Know the feeling with the +6v - I did the TCC check where you connect a test light between the TCC test connector & ground. The light did the complete opposite of what the manual said it should do :crazy: The next test pointed to an open in the wire to the TCC test connector, but it buzzes through OK. Electrics, weird, very weird. Have you checked all the earth points (easier said then done!). I've seen problems like that due to bad earths. With the ign on, connect a voltmeter terminal to the wire going to the earth, with the other terminal connected to earth. You shouldn't get any voltage shown across a good earth.

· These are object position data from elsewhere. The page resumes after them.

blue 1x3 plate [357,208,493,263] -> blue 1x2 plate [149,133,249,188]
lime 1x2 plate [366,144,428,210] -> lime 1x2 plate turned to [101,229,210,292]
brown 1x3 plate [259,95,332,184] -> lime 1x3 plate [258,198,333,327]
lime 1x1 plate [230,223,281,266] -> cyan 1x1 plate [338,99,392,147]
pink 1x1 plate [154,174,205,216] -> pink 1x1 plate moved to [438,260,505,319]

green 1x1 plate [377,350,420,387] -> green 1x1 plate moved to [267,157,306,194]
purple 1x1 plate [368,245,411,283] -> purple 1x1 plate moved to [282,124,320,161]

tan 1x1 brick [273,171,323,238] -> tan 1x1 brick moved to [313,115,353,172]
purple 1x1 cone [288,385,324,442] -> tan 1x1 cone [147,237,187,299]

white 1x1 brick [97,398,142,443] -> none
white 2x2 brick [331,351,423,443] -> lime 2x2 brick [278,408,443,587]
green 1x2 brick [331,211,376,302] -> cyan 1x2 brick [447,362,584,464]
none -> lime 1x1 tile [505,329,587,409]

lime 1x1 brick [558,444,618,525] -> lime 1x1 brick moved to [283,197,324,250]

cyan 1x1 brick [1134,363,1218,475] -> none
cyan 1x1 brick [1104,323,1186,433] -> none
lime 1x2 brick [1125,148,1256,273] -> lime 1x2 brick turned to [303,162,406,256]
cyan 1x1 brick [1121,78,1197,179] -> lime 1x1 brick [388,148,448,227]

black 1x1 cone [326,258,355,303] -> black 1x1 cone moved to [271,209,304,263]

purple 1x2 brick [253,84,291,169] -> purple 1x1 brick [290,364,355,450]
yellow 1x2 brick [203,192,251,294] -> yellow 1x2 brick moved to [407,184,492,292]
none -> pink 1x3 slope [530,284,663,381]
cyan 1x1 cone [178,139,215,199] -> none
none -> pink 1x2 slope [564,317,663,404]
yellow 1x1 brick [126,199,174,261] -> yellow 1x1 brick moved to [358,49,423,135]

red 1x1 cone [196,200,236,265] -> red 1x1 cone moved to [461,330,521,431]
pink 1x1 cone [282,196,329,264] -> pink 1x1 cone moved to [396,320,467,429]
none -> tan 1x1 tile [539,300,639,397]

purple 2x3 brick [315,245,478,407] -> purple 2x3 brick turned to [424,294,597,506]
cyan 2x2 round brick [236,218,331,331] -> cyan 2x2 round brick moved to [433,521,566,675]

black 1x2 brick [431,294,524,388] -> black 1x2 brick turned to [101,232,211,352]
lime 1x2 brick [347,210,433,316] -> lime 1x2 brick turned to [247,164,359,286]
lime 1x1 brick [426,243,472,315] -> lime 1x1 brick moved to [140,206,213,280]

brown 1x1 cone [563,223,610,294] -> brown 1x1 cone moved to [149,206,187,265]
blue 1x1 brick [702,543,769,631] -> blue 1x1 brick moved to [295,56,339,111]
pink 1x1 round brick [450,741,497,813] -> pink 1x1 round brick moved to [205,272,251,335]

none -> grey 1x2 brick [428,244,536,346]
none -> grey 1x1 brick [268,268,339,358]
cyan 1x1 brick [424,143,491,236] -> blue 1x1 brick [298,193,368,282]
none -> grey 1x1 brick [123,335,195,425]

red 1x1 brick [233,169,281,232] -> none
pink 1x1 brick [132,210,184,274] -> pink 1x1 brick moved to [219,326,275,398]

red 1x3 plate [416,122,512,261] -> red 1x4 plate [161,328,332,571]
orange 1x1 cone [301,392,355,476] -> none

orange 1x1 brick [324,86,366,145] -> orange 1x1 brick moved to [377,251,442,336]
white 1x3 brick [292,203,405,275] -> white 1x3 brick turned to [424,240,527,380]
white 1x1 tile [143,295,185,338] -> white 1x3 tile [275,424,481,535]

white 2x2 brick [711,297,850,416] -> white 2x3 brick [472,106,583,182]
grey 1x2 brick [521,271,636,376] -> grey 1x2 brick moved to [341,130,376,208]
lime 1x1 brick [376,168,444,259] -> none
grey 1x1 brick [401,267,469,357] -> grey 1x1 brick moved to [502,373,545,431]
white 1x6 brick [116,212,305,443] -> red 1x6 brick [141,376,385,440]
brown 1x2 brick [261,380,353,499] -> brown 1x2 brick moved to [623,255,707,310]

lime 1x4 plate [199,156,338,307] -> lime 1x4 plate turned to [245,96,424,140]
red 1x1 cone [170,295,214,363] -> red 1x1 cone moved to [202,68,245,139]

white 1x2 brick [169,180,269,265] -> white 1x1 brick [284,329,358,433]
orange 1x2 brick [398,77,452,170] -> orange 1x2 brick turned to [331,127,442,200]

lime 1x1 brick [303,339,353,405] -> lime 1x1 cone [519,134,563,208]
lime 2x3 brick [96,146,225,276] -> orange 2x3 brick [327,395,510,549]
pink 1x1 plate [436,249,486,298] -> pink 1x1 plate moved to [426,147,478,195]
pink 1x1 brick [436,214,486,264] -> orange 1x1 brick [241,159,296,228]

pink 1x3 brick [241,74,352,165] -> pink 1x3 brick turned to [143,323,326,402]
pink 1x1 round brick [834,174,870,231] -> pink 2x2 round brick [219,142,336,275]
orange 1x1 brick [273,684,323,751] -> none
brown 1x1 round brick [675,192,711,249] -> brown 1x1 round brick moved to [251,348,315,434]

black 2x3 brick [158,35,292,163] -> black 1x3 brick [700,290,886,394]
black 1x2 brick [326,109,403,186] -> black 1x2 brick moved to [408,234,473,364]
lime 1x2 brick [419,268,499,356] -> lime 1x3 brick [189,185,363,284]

Also, have you tried swapping the PROM from your old ECM into the new one? We're always blowing PROMS at work if there is a problem in a circuit board (they are very unforgiving when things aren't quite right). Electrical problems aren't good at the best of times, but in these C3's it is a whole lot worse coz it's so hard to get at everthing. It doesn't help when somebody else has modified it & none of the colour coding matches up :mad
I wish you luck!
Paul
paul, I didn't check the grounds yet, but that is a good idea. Unfortuanately I only have one PROM, the new computer I got is a custom job and doesn't use a Prom. But I am experiencing the exact same things no matter which ECM is in, so I am hoping it is a problem somewhere else.